++++ DATA UNDER STUDY ++++
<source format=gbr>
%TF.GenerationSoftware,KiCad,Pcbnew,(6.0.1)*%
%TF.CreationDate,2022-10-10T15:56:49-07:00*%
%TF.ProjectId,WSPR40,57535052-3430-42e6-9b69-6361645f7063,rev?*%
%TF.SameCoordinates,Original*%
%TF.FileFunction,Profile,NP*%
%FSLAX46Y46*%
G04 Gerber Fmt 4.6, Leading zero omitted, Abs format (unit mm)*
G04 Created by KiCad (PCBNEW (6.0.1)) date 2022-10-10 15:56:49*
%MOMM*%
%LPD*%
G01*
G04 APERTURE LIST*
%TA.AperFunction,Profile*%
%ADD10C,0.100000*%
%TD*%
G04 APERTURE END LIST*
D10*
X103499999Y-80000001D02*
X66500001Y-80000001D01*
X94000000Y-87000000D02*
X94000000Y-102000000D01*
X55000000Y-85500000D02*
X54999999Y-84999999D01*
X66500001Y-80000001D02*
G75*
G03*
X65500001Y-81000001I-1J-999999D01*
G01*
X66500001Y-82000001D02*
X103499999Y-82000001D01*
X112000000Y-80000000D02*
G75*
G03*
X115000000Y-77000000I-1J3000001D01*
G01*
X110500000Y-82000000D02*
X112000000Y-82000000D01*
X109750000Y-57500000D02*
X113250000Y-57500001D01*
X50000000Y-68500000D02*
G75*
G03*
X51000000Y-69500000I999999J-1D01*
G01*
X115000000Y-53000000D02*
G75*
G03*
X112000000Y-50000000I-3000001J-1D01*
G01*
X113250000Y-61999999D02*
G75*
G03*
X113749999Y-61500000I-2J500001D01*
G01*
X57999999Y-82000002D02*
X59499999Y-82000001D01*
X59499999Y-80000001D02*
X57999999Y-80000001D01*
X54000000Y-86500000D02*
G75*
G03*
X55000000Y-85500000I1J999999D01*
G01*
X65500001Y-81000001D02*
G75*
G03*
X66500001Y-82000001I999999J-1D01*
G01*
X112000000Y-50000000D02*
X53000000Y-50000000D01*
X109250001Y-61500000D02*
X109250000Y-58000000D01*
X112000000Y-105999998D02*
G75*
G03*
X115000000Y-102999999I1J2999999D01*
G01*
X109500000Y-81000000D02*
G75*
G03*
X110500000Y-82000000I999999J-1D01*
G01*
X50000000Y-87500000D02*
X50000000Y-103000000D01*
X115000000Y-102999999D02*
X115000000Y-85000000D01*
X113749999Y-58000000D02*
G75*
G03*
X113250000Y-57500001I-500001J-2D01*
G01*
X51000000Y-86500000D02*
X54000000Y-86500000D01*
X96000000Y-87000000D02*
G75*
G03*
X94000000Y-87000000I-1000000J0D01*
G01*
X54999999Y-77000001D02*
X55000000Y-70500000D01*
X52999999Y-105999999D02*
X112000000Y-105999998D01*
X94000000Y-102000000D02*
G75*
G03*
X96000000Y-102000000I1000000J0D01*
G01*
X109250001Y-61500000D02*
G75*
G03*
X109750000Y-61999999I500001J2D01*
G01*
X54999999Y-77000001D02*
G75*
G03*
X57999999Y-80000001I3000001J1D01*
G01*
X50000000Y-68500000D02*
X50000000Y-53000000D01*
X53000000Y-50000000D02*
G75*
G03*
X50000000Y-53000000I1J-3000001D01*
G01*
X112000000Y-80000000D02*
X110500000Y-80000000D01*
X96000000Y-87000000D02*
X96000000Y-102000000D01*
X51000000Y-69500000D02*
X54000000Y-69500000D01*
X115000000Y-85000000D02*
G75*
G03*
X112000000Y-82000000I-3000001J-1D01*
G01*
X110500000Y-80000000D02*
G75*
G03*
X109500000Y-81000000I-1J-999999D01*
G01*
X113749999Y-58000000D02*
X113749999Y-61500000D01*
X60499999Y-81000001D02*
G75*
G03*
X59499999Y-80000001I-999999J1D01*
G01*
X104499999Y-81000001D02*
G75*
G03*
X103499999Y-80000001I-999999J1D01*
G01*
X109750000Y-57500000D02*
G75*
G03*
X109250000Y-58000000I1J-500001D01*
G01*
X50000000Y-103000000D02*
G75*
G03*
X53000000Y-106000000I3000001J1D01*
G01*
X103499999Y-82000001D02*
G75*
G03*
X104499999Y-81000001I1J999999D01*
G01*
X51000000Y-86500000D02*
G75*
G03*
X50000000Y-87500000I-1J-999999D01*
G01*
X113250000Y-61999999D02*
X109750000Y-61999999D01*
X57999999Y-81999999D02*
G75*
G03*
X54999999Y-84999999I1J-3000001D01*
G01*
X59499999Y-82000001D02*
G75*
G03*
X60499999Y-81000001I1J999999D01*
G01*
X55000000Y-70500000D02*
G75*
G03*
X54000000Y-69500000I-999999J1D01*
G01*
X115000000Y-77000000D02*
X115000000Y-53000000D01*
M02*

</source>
++++
++++ DATA UNDER STUDY ++++
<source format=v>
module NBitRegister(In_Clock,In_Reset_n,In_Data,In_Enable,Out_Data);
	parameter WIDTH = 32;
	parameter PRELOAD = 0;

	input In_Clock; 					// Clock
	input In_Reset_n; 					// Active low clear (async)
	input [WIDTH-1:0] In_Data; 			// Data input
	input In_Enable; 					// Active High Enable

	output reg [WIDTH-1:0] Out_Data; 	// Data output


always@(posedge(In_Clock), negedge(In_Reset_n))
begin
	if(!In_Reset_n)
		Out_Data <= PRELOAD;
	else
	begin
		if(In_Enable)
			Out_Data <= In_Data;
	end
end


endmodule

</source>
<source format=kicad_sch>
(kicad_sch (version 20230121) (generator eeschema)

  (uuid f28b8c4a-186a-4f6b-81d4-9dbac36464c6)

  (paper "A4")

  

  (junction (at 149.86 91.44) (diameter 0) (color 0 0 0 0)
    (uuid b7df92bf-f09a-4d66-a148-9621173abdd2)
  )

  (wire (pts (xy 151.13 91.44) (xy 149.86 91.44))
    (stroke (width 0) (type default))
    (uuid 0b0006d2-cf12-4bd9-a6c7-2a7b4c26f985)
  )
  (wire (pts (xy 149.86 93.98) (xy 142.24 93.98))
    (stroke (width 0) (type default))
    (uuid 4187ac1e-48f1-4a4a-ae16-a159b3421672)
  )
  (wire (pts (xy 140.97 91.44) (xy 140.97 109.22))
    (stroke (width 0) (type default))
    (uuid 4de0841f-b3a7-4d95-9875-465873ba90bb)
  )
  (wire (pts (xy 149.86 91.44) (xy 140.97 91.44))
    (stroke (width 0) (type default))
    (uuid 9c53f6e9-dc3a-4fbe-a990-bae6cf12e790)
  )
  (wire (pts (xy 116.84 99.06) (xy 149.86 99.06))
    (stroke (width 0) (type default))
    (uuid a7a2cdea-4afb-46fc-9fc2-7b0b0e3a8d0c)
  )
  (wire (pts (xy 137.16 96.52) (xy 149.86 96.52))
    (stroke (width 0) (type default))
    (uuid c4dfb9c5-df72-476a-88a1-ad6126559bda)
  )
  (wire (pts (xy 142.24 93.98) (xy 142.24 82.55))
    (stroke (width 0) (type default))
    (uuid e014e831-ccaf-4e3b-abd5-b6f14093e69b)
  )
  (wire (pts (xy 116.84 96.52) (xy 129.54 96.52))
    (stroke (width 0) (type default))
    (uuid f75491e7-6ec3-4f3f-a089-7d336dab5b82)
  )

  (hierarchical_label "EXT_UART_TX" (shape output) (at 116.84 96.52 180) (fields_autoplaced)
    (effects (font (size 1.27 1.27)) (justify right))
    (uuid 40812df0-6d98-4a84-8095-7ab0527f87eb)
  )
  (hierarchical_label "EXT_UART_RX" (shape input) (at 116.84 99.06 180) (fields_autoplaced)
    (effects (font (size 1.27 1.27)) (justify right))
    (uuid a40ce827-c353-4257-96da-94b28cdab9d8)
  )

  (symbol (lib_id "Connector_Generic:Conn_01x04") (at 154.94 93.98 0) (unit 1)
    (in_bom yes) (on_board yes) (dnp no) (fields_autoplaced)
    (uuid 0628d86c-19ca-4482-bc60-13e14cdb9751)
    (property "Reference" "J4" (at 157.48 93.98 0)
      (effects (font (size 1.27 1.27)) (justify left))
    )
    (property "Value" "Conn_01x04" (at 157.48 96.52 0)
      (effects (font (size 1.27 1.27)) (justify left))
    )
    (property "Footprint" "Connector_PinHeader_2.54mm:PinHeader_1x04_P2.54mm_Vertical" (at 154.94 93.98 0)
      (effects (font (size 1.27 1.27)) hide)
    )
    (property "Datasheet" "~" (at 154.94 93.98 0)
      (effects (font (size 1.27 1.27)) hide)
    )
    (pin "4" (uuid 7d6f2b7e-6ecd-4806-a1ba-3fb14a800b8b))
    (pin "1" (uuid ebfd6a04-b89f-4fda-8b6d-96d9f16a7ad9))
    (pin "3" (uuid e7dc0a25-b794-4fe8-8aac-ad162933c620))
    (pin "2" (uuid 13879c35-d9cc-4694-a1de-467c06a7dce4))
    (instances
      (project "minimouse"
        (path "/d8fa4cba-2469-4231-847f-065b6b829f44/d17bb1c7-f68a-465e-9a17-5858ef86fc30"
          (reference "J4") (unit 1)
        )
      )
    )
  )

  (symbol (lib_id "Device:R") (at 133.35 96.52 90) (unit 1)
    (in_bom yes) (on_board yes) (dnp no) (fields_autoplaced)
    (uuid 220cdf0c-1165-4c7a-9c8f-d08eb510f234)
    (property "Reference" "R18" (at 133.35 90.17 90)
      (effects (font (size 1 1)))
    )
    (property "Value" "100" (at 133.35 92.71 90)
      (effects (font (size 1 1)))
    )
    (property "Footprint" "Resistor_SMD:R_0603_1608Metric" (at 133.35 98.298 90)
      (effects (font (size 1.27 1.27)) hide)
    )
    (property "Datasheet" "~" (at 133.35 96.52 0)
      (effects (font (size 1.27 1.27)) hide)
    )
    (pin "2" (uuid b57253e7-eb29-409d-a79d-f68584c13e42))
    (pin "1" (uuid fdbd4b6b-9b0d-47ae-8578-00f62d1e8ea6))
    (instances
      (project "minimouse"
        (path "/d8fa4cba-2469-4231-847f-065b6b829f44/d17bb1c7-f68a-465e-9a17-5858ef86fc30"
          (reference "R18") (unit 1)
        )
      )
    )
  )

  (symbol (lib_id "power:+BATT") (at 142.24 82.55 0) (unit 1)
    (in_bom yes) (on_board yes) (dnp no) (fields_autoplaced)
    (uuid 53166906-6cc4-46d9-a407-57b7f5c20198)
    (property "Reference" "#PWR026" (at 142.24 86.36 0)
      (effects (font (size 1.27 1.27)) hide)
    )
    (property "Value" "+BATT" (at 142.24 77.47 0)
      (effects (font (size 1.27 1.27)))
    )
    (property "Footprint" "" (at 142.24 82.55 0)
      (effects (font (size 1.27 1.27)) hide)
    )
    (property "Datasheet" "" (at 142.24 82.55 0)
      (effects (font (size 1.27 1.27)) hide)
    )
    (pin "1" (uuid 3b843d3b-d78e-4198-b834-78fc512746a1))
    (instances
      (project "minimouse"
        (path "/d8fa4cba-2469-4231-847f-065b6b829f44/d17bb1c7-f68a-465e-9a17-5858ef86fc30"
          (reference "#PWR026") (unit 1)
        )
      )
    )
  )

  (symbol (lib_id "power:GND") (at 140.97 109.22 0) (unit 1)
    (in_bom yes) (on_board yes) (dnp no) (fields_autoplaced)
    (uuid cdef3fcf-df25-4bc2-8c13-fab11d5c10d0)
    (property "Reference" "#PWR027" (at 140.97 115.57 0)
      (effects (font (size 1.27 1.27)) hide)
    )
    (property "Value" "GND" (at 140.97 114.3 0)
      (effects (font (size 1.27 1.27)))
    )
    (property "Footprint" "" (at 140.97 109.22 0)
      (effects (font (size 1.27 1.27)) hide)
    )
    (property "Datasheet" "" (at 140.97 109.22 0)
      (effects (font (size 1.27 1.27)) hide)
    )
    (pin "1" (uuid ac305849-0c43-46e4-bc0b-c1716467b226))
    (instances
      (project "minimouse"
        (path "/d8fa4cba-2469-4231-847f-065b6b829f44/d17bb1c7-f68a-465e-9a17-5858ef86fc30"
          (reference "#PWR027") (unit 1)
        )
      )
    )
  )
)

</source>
++++
PROBLEM REQUIREMENTS ::
Please write out, exactly as they appear above, only the lines in the stretch from the line with "<source format=gbr>" through the line with "X57999999Y-82000002D02*".

ANSWER SECTION ::
<source format=gbr>
%TF.GenerationSoftware,KiCad,Pcbnew,(6.0.1)*%
%TF.CreationDate,2022-10-10T15:56:49-07:00*%
%TF.ProjectId,WSPR40,57535052-3430-42e6-9b69-6361645f7063,rev?*%
%TF.SameCoordinates,Original*%
%TF.FileFunction,Profile,NP*%
%FSLAX46Y46*%
G04 Gerber Fmt 4.6, Leading zero omitted, Abs format (unit mm)*
G04 Created by KiCad (PCBNEW (6.0.1)) date 2022-10-10 15:56:49*
%MOMM*%
%LPD*%
G01*
G04 APERTURE LIST*
%TA.AperFunction,Profile*%
%ADD10C,0.100000*%
%TD*%
G04 APERTURE END LIST*
D10*
X103499999Y-80000001D02*
X66500001Y-80000001D01*
X94000000Y-87000000D02*
X94000000Y-102000000D01*
X55000000Y-85500000D02*
X54999999Y-84999999D01*
X66500001Y-80000001D02*
G75*
G03*
X65500001Y-81000001I-1J-999999D01*
G01*
X66500001Y-82000001D02*
X103499999Y-82000001D01*
X112000000Y-80000000D02*
G75*
G03*
X115000000Y-77000000I-1J3000001D01*
G01*
X110500000Y-82000000D02*
X112000000Y-82000000D01*
X109750000Y-57500000D02*
X113250000Y-57500001D01*
X50000000Y-68500000D02*
G75*
G03*
X51000000Y-69500000I999999J-1D01*
G01*
X115000000Y-53000000D02*
G75*
G03*
X112000000Y-50000000I-3000001J-1D01*
G01*
X113250000Y-61999999D02*
G75*
G03*
X113749999Y-61500000I-2J500001D01*
G01*
X57999999Y-82000002D02*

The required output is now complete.